● Task instructions: An exact reproduction of the records is required, with all pictures omitted.

● Dataset entries:
● ● ● ● ● ● ●

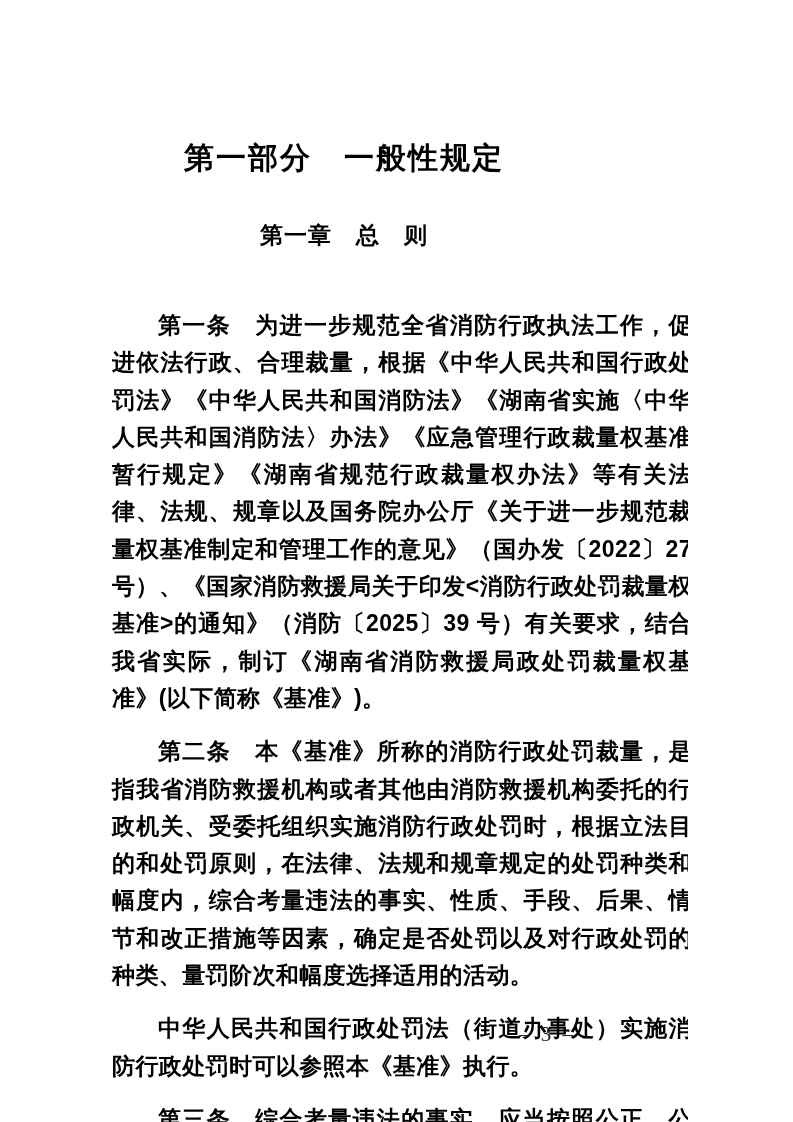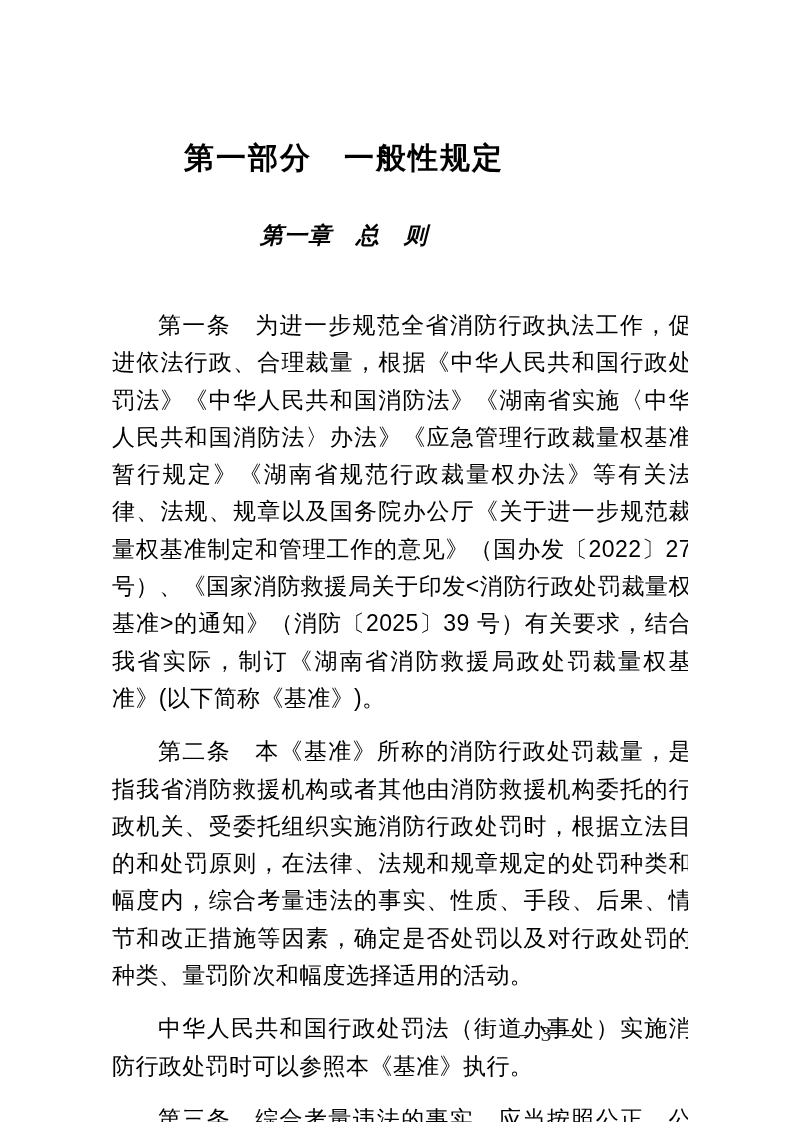"第一章 总 则" .chapter-title { font-style: italic -> none }
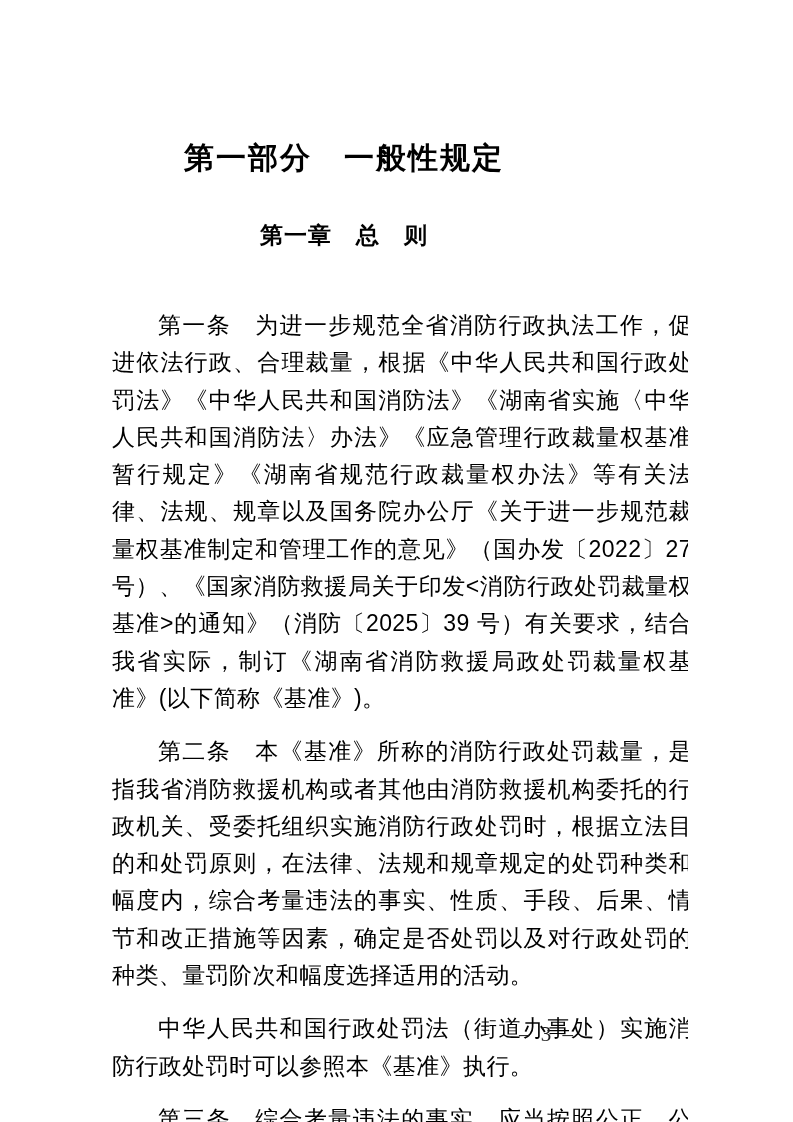"第一条" .body-text p { font-weight: none -> bold }
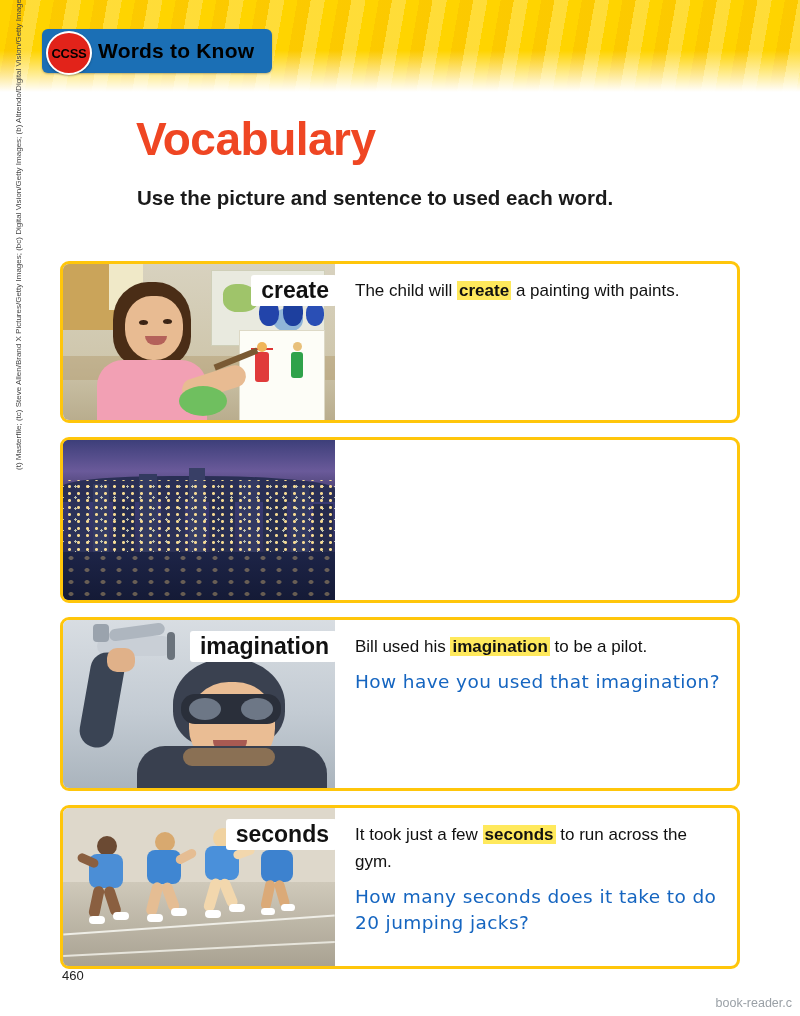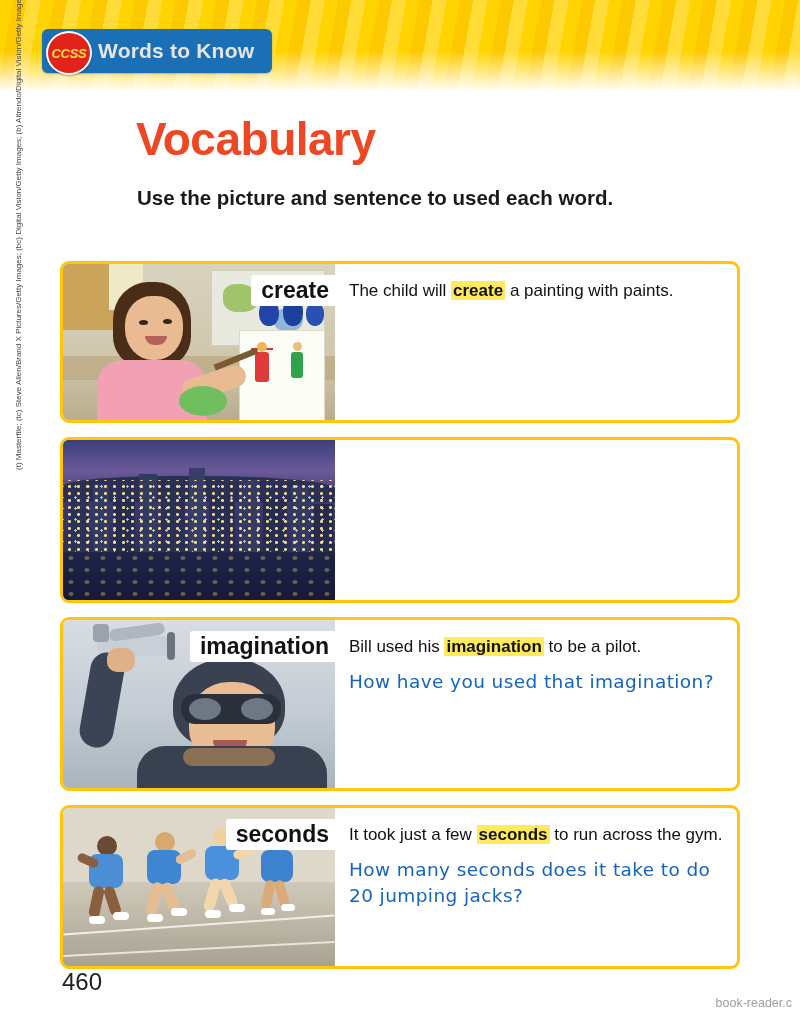"CCSS" .ccss-badge span { color: #fde047 -> #000000; font-style: italic -> none }
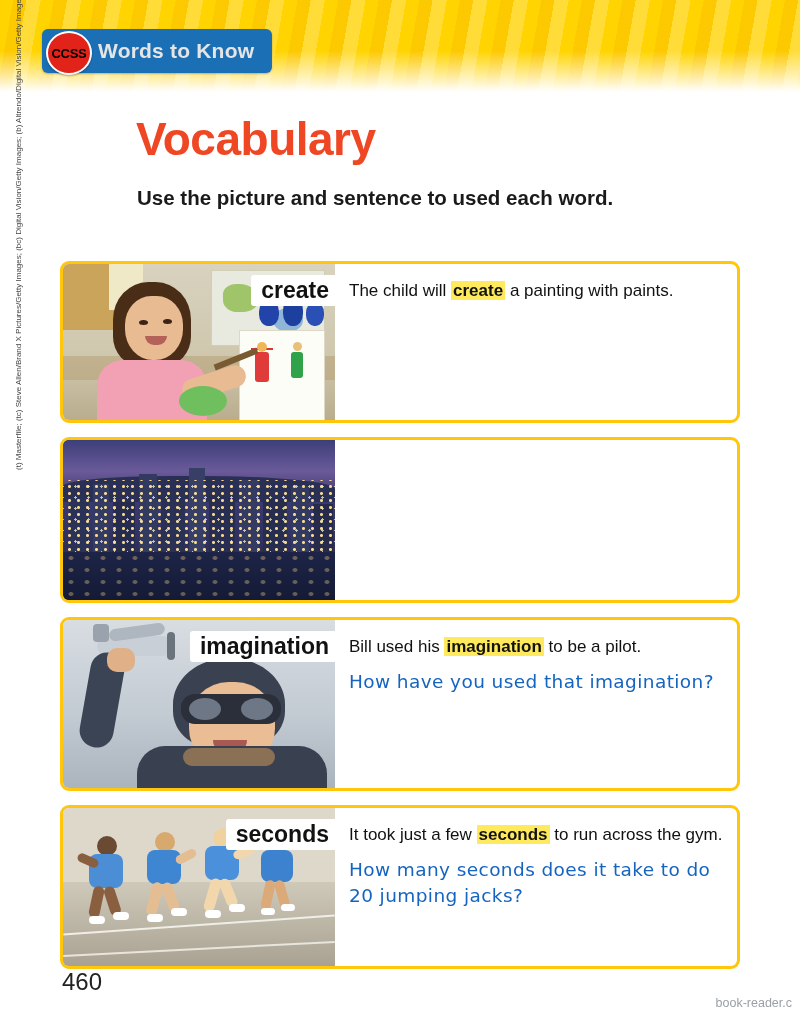"Words to Know" .ccss-tab .label { color: #e5e5e5 -> #000000 }
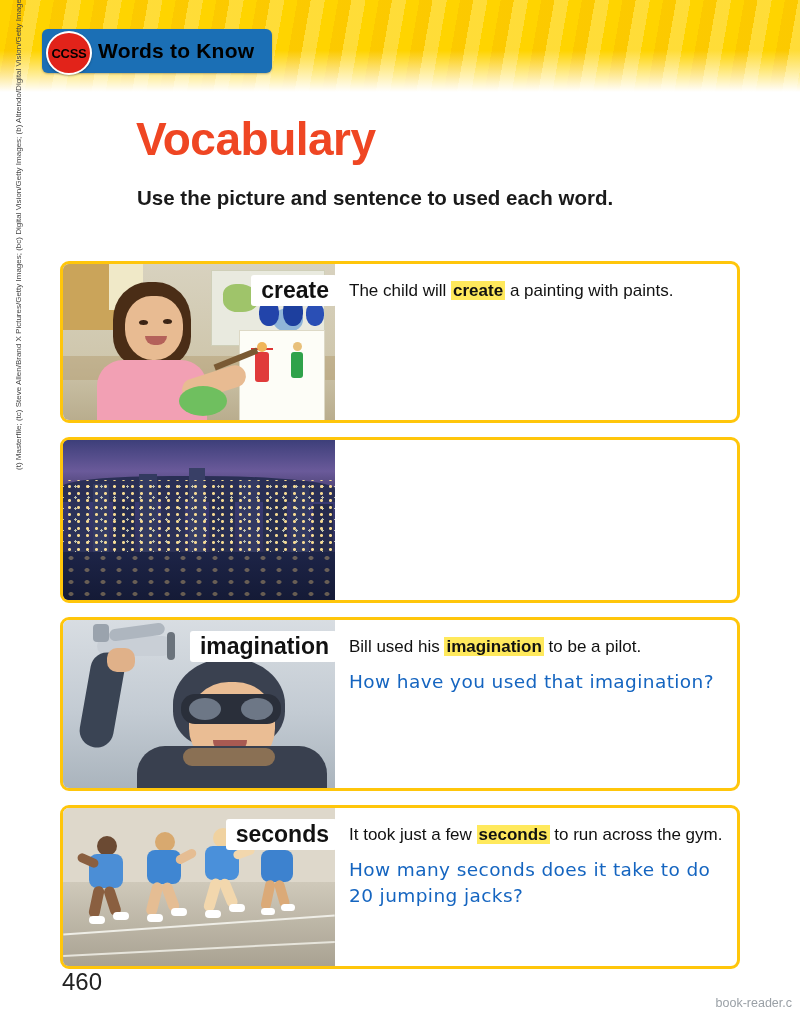"create" .card .body { padding: 13px 12px 12px 14px -> 13px 12px 12px 20px }
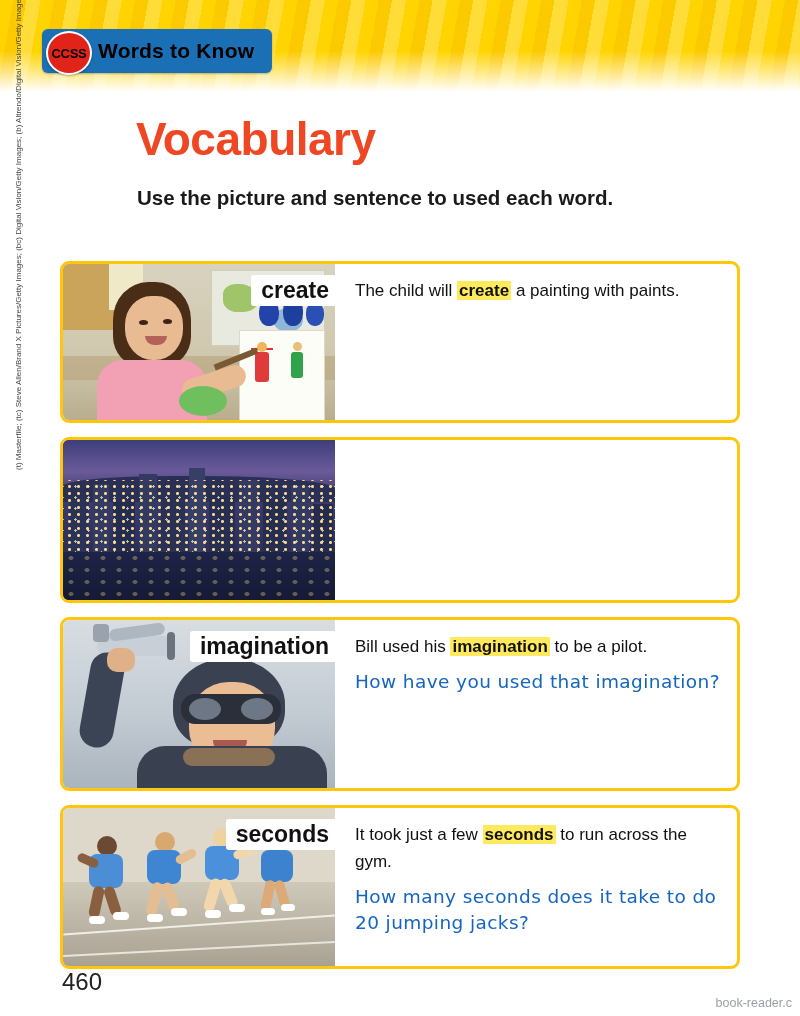"460" .page-number { font-size: 24px -> 13px }
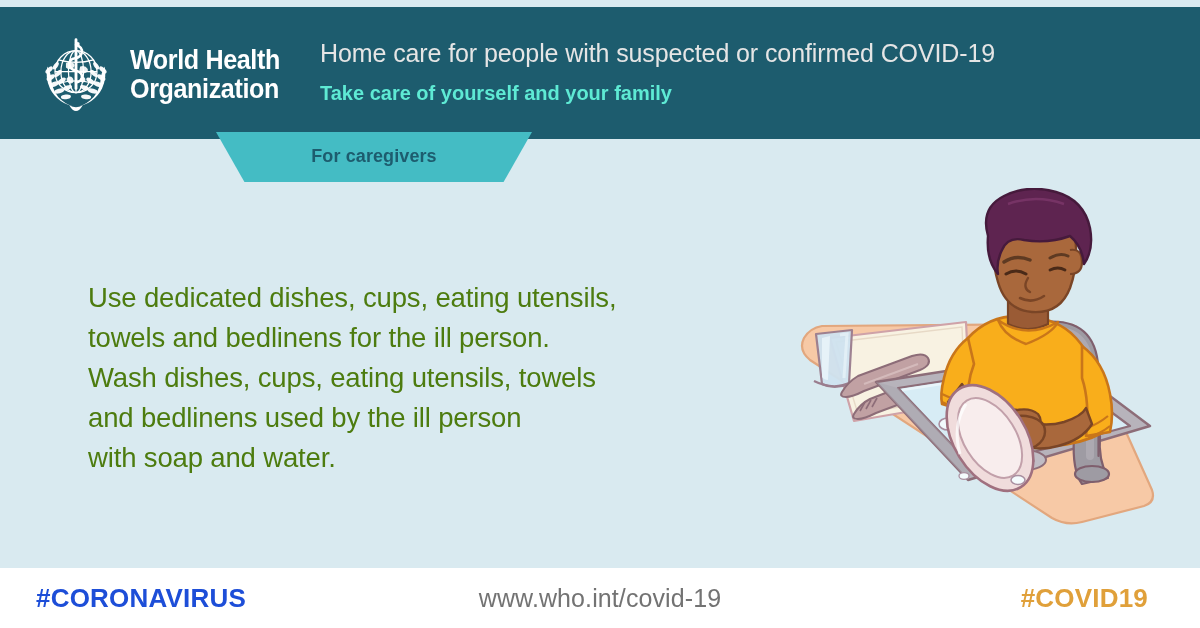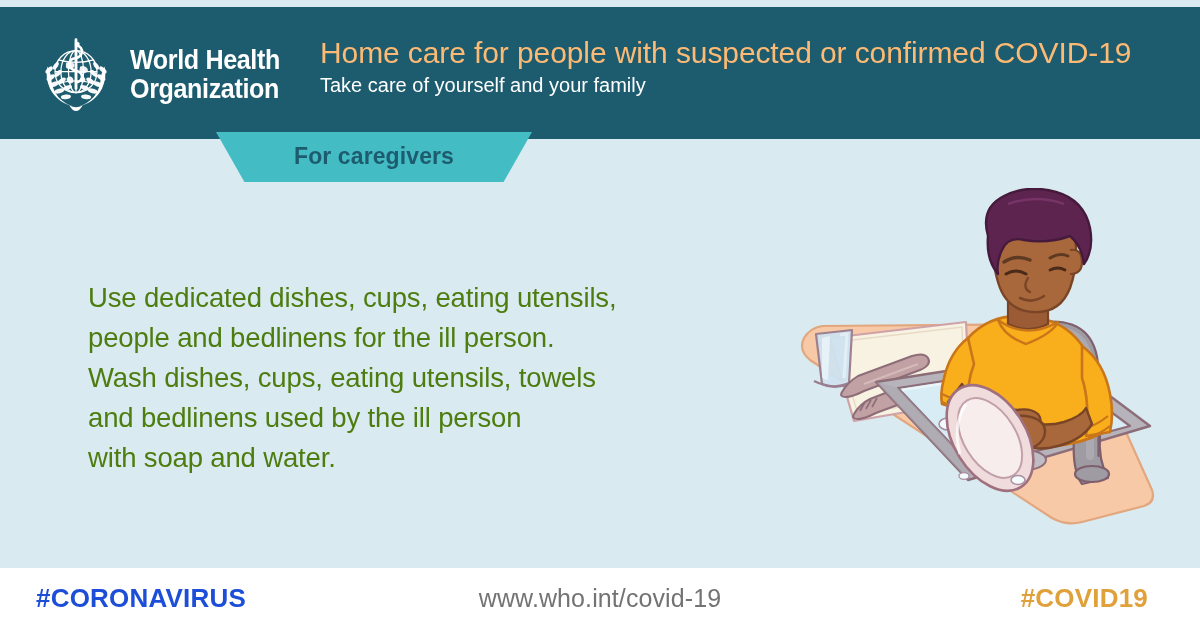"Home care for people with" .header-title { color: #fdba74 -> #e5e5e5; font-size: 30px -> 25px }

● ● ● ● ● ● ●

● Problem solution:
"第一章 总 则" .chapter-title { font-style: italic -> none }
"第一条" .body-text p { font-weight: none -> bold }
"CCSS" .ccss-badge span { color: #fde047 -> #000000; font-style: italic -> none }
"Words to Know" .ccss-tab .label { color: #e5e5e5 -> #000000 }
"create" .card .body { padding: 13px 12px 12px 14px -> 13px 12px 12px 20px }
"460" .page-number { font-size: 24px -> 13px }
"Home care for people with" .header-title { color: #fdba74 -> #e5e5e5; font-size: 30px -> 25px }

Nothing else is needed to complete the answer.